Archive for the ‘print’ Category

The Washington Examiner and the Death of Print

Monday, August 11th, 2008

The second thing I do every morning, after getting my coffee, is go out on my porch for my daily print-news-double: pick up the Wall Street Journal and throw away the Washington Examiner. I really hate the Washington Examiner. They deliver it to everyone in my neighborhood whether you want it or not. There are a number of houses on my street with signs that say “No Examiner, EVER!” but they still get their copy every morning. And I get mine. It goes directly into the recycling bin on my sidewalk (on days that my aim is good). Nobody at my house reads it. When I get home from traveling, there are a pile of them on my front porch to put directly into the recycling bin.

Yesterday I was cursing the Examiner as I threw it in the recycling, and got to wondering about their ad model. Do they consider me a reader? Is my house counted in their circulation? What about the people upstairs? Do we count as six readers?

According to their print media kit, their circulation in the DC area is 280,000 and in my zip code it is 1,640. Then they list daily impressions as 498,000. Considering that at most 1 house in 10 on my street even bothers to pick up the paper, how in the world do they justify almost 2 impressions per delivery? Does the one guy on my block who reads the Examiner read it out loud to all of his friends on a conference call, including the ads? Are there a hundred people living in that two-story house around the corner, all waiting eagerly for the paper?
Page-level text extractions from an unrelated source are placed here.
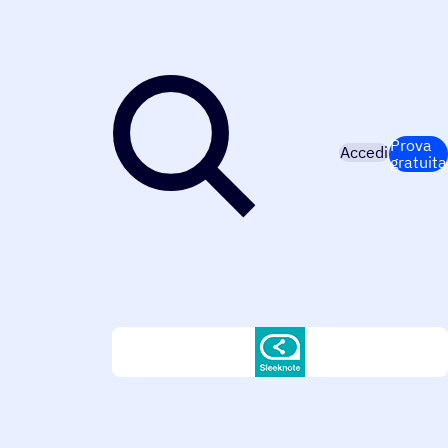
Prova
Accedi
gratuita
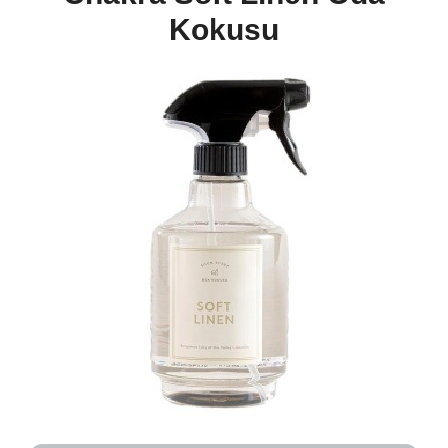
Kokusu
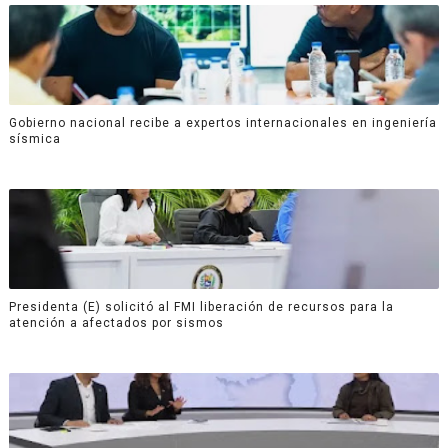
Gobierno nacional recibe a expertos internacionales en ingeniería
sísmica
Presidenta (E) solicitó al FMI liberación de recursos para la
atención a afectados por sismos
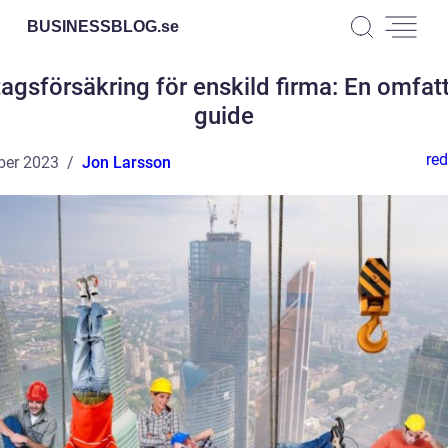
BUSINESSBLOG.
se
agsförsäkring för enskild firma: En omfa
guide
red
ber 2023
Jon Larsson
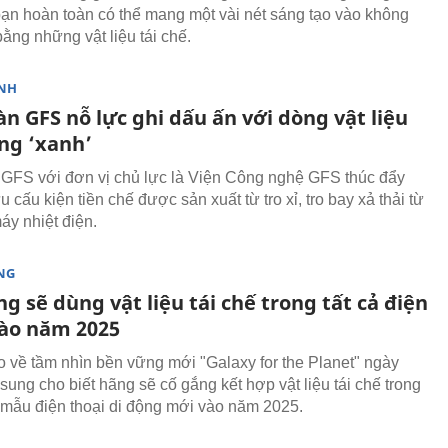
bạn hoàn toàn có thể mang một vài nét sáng tạo vào không
ằng những vật liệu tái chế.
NH
n GFS nỗ lực ghi dấu ấn với dòng vật liệu
ng ‘xanh’
GFS với đơn vị chủ lực là Viện Công nghệ GFS thúc đẩy
 cấu kiện tiền chế được sản xuất từ tro xỉ, tro bay xả thải từ
áy nhiệt điện.
NG
 sẽ dùng vật liệu tái chế trong tất cả điện
vào năm 2025
 về tầm nhìn bền vững mới "Galaxy for the Planet" ngày
sung cho biết hãng sẽ cố gắng kết hợp vật liệu tái chế trong
c mẫu điện thoại di động mới vào năm 2025.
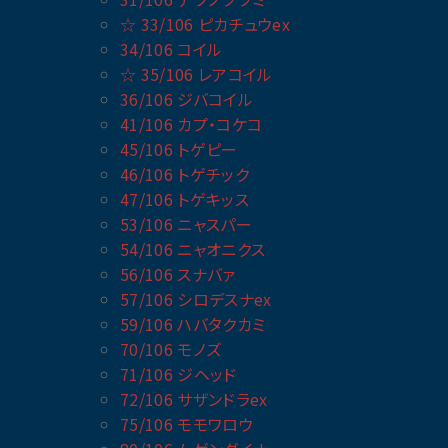
☆ 33/106 ピカチュウex
34/106 コイル
☆ 35/106 レアコイル
36/106 ジバコイル
41/106 カプ・コケコ
45/106 トゲピー
46/106 トゲチック
47/106 トゲキッス
53/106 ニャスパー
54/106 ニャオニクス
56/106 スナバァ
57/106 シロデスナex
59/106 ハバタクカミ
70/106 モノズ
71/106 ジヘッド
72/106 サザンドラex
75/106 モモワロウ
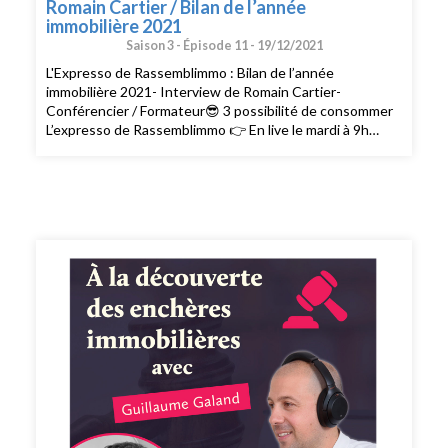
Romain Cartier / Bilan de l’année
immobilière 2021
Saison 3 -
Épisode 11 -
19/12/2021
L'Expresso de Rassemblimmo : Bilan de l’année
immobilière 2021- Interview de Romain Cartier-
Conférencier / Formateur😎 3 possibilité de consommer
L’expresso de Rassemblimmo 👉 En live le mardi à 9h
dans le groupe privé Rassemblimmo sur Facebook (
https://www.facebook.com/groups/rassemblimmo/ ) 👉
En rediffusion sur la chaîne YouTube(
https://www.youtube.com/channel/UCThjBb57I1mnhblTkVRIf
) 👉 En version podcast audio sur votre plateforme
d'écoute favorite ! Que demander de plus !? Ah si !!
Peut-être mettre une note et un avis sur votre
plateforme de podcast pour le faire découvrir par
d'autres conseillers. Merci pour votre soutien. 🙏🏻 Si
vous voulez passer à l'action et bénéficier des meilleurs
conseils pour exploiter pleinement votre potentiel, vous
pouvez bénéficier d'un bilan offert avec un expert de
l’équipe. Cliquez ici pour réserver votre bilan(
https://meetings.hubspot.com/silvy/entretien-via-
podcast )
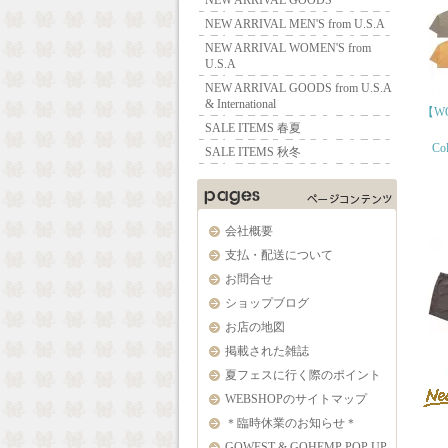
NEW ARRIVAL GOODS
NEW ARRIVAL MEN'S from U.S.A
NEW ARRIVAL WOMEN'S from
U.S.A
NEW ARRIVAL GOODS from U.S.A
& International
【WO
SALE ITEMS 春夏
Col
SALE ITEMS 秋冬
会社概要
支払・配送について
お問合せ
ショップブログ
お店の地図
掲載された雑誌
夏フェスに行く際のポイント
WEBSHOPのサイトマップ
＊臨時休業のお知らせ＊
GOWEST & GOHEMP POP UP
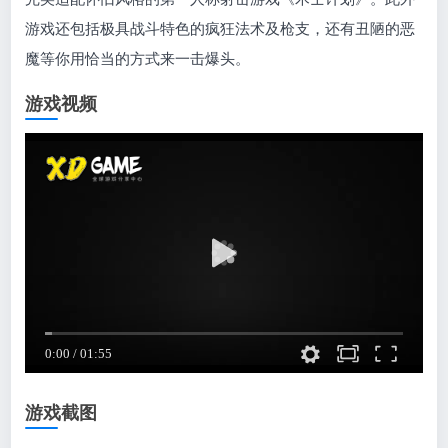
游戏还包括极具战斗特色的疯狂法术及枪支，还有丑陋的恶
魔等你用恰当的方式来一击爆头。
游戏视频
游戏截图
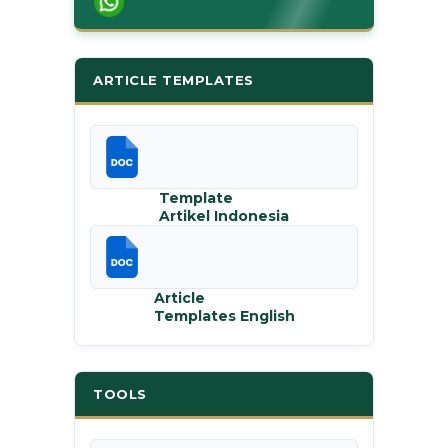
ARTICLE TEMPLATES
Template
Artikel Indonesia
Article
Templates English
TOOLS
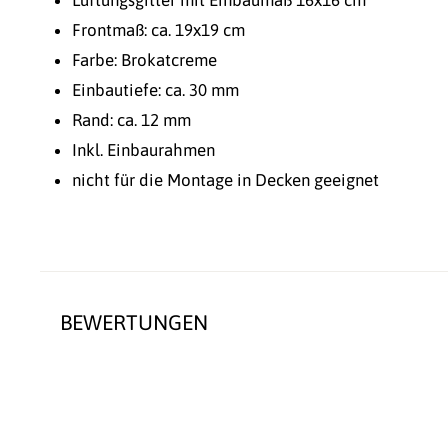
Frontmaß: ca. 19x19 cm
Farbe: Brokatcreme
Einbautiefe: ca. 30 mm
Rand: ca. 12 mm
Inkl. Einbaurahmen
nicht für die Montage in Decken geeignet
BEWERTUNGEN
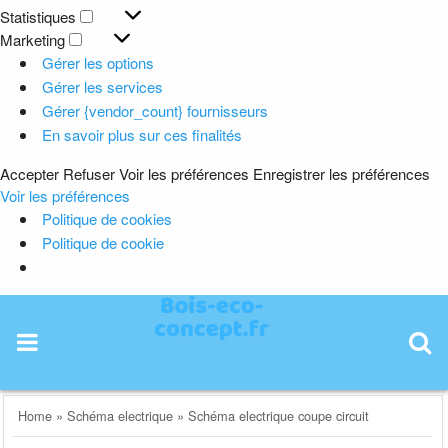
Préférences
Statistiques
Statistiques
Marketing
Marketing
Gérer les options
Gérer les services
Gérer {vendor_count} fournisseurs
En savoir plus sur ces finalités
Accepter
Refuser
Voir les préférences
Enregistrer les préférences
Voir les préférences
Politique de cookies
Politique de cookie
Skip
to
content
Home
»
Schéma electrique
»
Schéma electrique coupe circuit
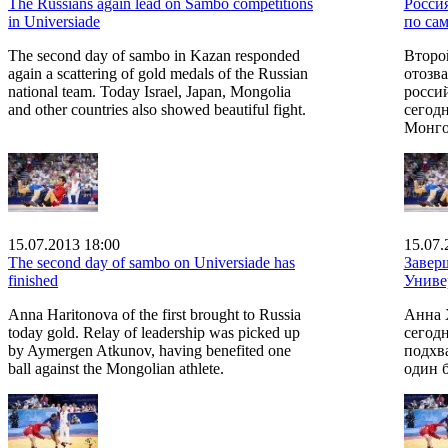
The Russians again lead on Sambo competitions
Росси
in Universiade
по са
The second day of sambo in Kazan responded
Второ
again a scattering of gold medals of the Russian
отозв
national team. Today Israel, Japan, Mongolia
росси
and other countries also showed beautiful fight.
сегод
Монго
15.07.2013 18:00
15.07.
The second day of sambo on Universiade has
Завер
finished
Униве
Anna Haritonova of the first brought to Russia
Анна 
today gold. Relay of leadership was picked up
сегодн
by Aymergen Atkunov, having benefited one
подхв
ball against the Mongolian athlete.
один б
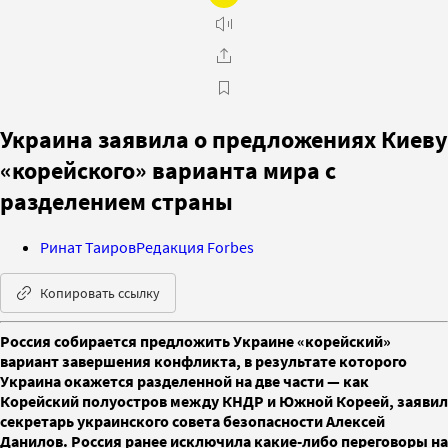
Украина заявила о предложениях Киеву
«корейского» варианта мира с
разделением страны
Ринат Таиров
Редакция Forbes
Копировать ссылку
Россия собирается предложить Украине «корейский»
вариант завершения конфликта, в результате которого
Украина окажется разделенной на две части — как
Корейский полуостров между КНДР и Южной Кореей, заявил
секретарь украинского совета безопасности Алексей
Данилов. Россия ранее исключила какие-либо переговоры на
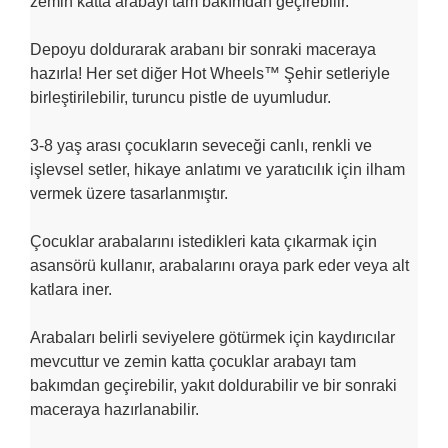
zemin katta arabayı tam bakımdan geçirebilir.
Depoyu doldurarak arabanı bir sonraki maceraya
hazırla! Her set diğer Hot Wheels™ Şehir setleriyle
birleştirilebilir, turuncu pistle de uyumludur.
3-8 yaş arası çocukların seveceği canlı, renkli ve
işlevsel setler, hikaye anlatımı ve yaratıcılık için ilham
vermek üzere tasarlanmıştır.
Çocuklar arabalarını istedikleri kata çıkarmak için
asansörü kullanır, arabalarını oraya park eder veya alt
katlara iner.
Arabaları belirli seviyelere götürmek için kaydırıcılar
mevcuttur ve zemin katta çocuklar arabayı tam
bakımdan geçirebilir, yakıt doldurabilir ve bir sonraki
maceraya hazırlanabilir.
If an online property tried to get away with a media kit like this they’d be laughed out of the market. Online ad serving measures every single impression. It assumes only one person is sitting at that computer when the impression is served. It knows where each ad is served. It doesn’t count all of the other people out there who might somehow be exposed to the website.

And at least for today, I won’t even go into the stark difference in measuring the effectiveness of online ads vs. print.

Let’s just say it’s a good thing the Examiner seems to have a pretty good website, because otherwise they’ll be laughed out of the market along with the rest of print advertising.